The eight-week course is available to high-risk opioid patients, and connects them to an integrated service that helps them manage the totality of pain and the ever-present danger of opioid addiction. For example, not only do participants interact with a clinical pharmacy specialist who can educate them on the science behind addiction and opioids, but also utilize other personnel like a clinical psychologist, a doctor, a physical therapist and a nurse. The centralized approach can help streamline patient care and lead to greater connection and collaboration among professionals. The integrated team can craft personal plans that either help patients replace opioids with exercise, mediation and acupuncture to manage pain, or find them a suitable medication-assisted treatment with alternative drugs.

“Integrated services can help patients manage the totality of pain.”

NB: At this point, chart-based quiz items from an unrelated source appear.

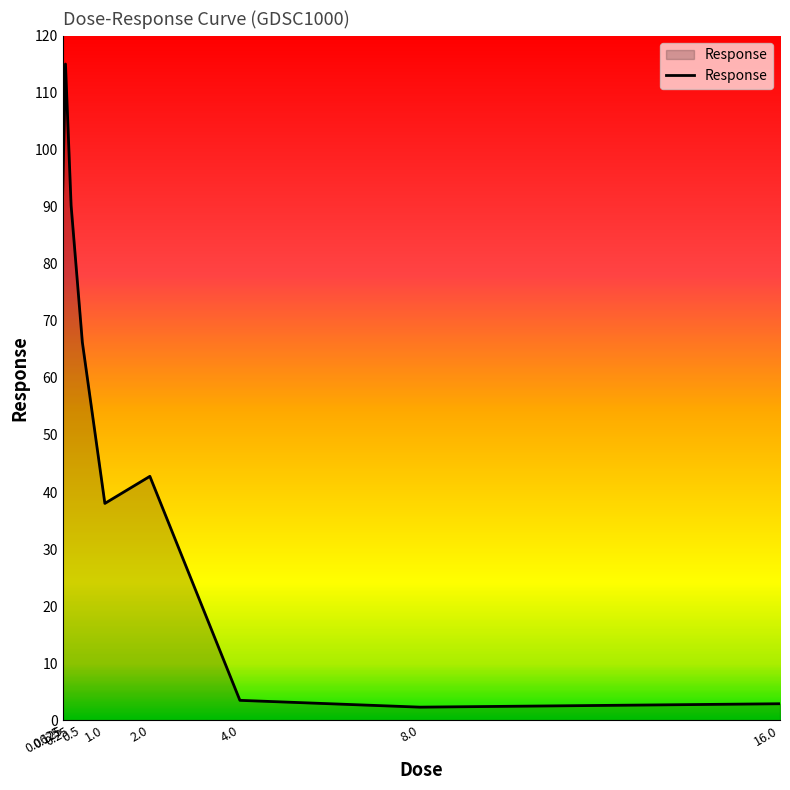

What is the greatest value displayed?

115.1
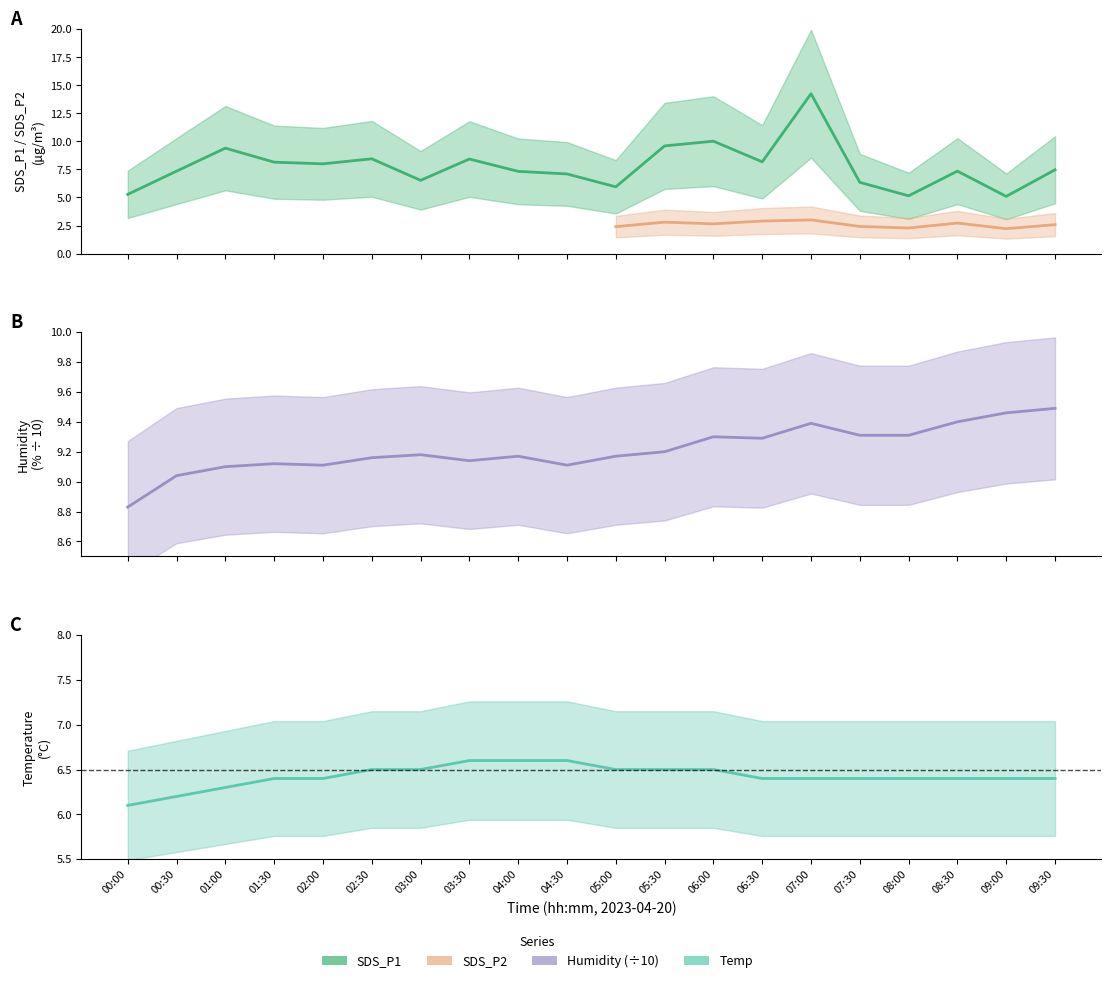

Which series has the largest range (max minus min)?

SDS_P1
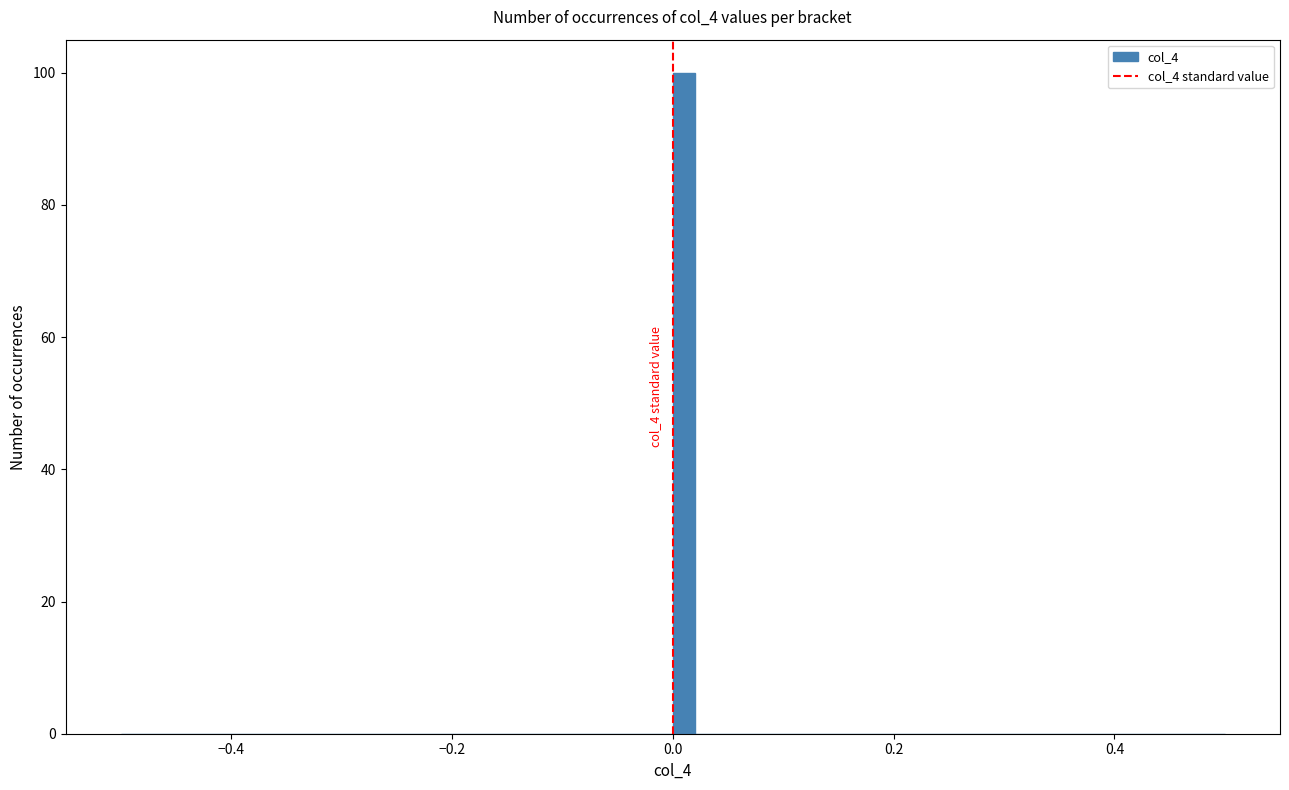

Around what value on the x-axis is the tallest bar? Give the approximate position of its centre, as read against the axis.

0.02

“We’ve seen great success with these models that are integrating complementary therapy, physical therapy, behavioral health and medical care,” Dr. Kelly Pfeifer, who’s studied Kaiser’s program in Colorado and is the director of high-value care at the California Health Care Foundation, told NPR. “It works so much better when the patients have access to these complementary therapies. And it works even better when those complementary therapies are part of an integrated team.”

Nonaddictive opioids

Advances in pharmaceutics and biotechnology have produced a whole new range of drugs that can treat diseases with highly engineered treatments. One recent breakthrough could light the path forward to developing a nonaddictive opioid that may help alleviate the toll of the current crisis by introducing a safer drug to the market. A team of researchers from the University of North Carolina at Chapel Hill published a paper in the journal Cell that discussed findings related to the kappa opioid receptor (KOP), which could hold the key to potentially making opioids and overdoses less deadly.

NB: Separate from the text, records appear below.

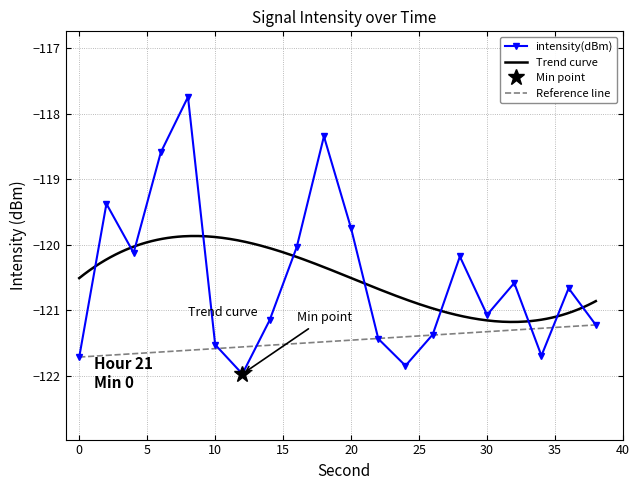

The chart shows a value of -186.6 at 36. True or false?

False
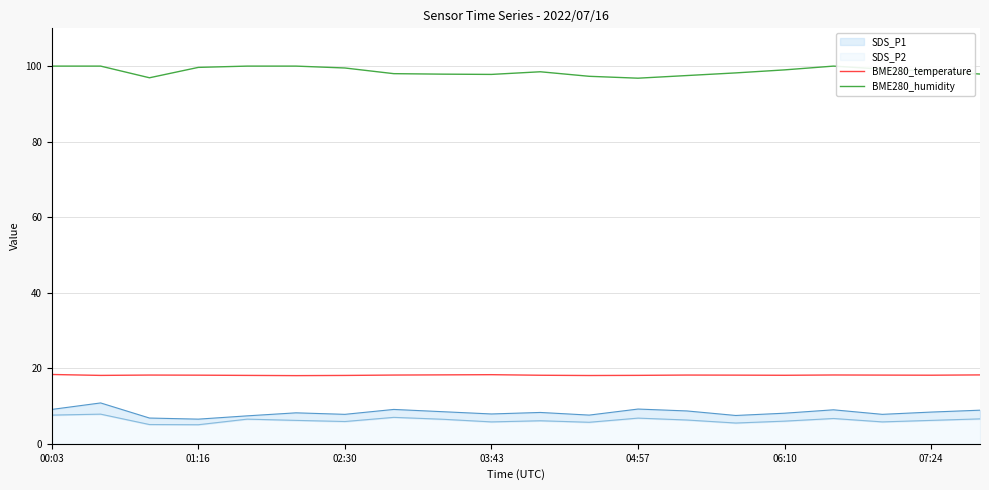

What is the highest value of the BME280_temperature series?

18.4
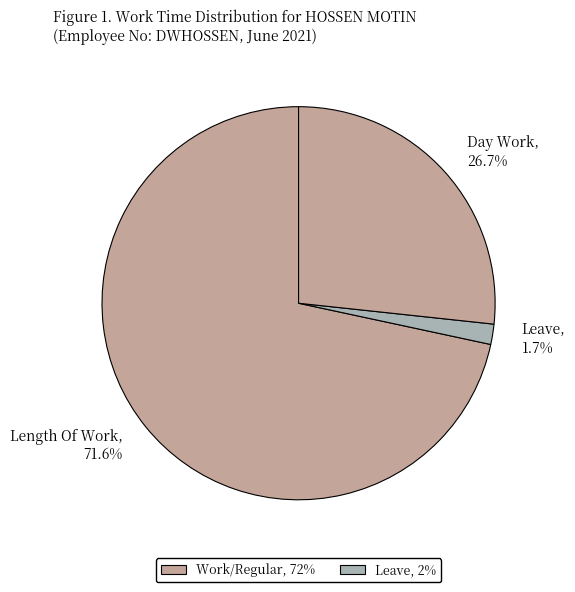

Count the number of slices in the pie.

3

Opioid receptors, as explained by WIRED magazine, are proteins that opioid drugs bond to in the body. When in an active state, receptors embed themselves in the walls of the cells found in the brain and peripheral nervous system, from where they can act as “gatekeepers” and unlock chemical painkilling properties — as well as addictive and deadly reactions. The KOP is just one of four opioid receptors (along with mu, delta and nociceptin), and as WIRED mentioned, it has been the basis for a growing amount of research theorizing how the receptor could trigger therapeutic pathways that lead to pain alleviation without the negative side effects.

Until the UNC-Chapel Hill research, however, the shape of the KOP wasn’t precisely defined. That was an obstacle to nonaddictive opioids because knowing the KOP shape was critical to constructing a drug that would bind to it and not the mu receptor, which activates those lethal pathways.

“The problem has been that we don’t have any drugs that are super selective for either pathway,” pharmacologist Bryan Roth, a physician researcher at the school told WIRED. But now that their study has presented a clearer picture of the KOP shape and function in a drug-activated state, there’s hope yet that even more breakthroughs will be made in formulating a less dangerous type of opioid that could be used as another alternative.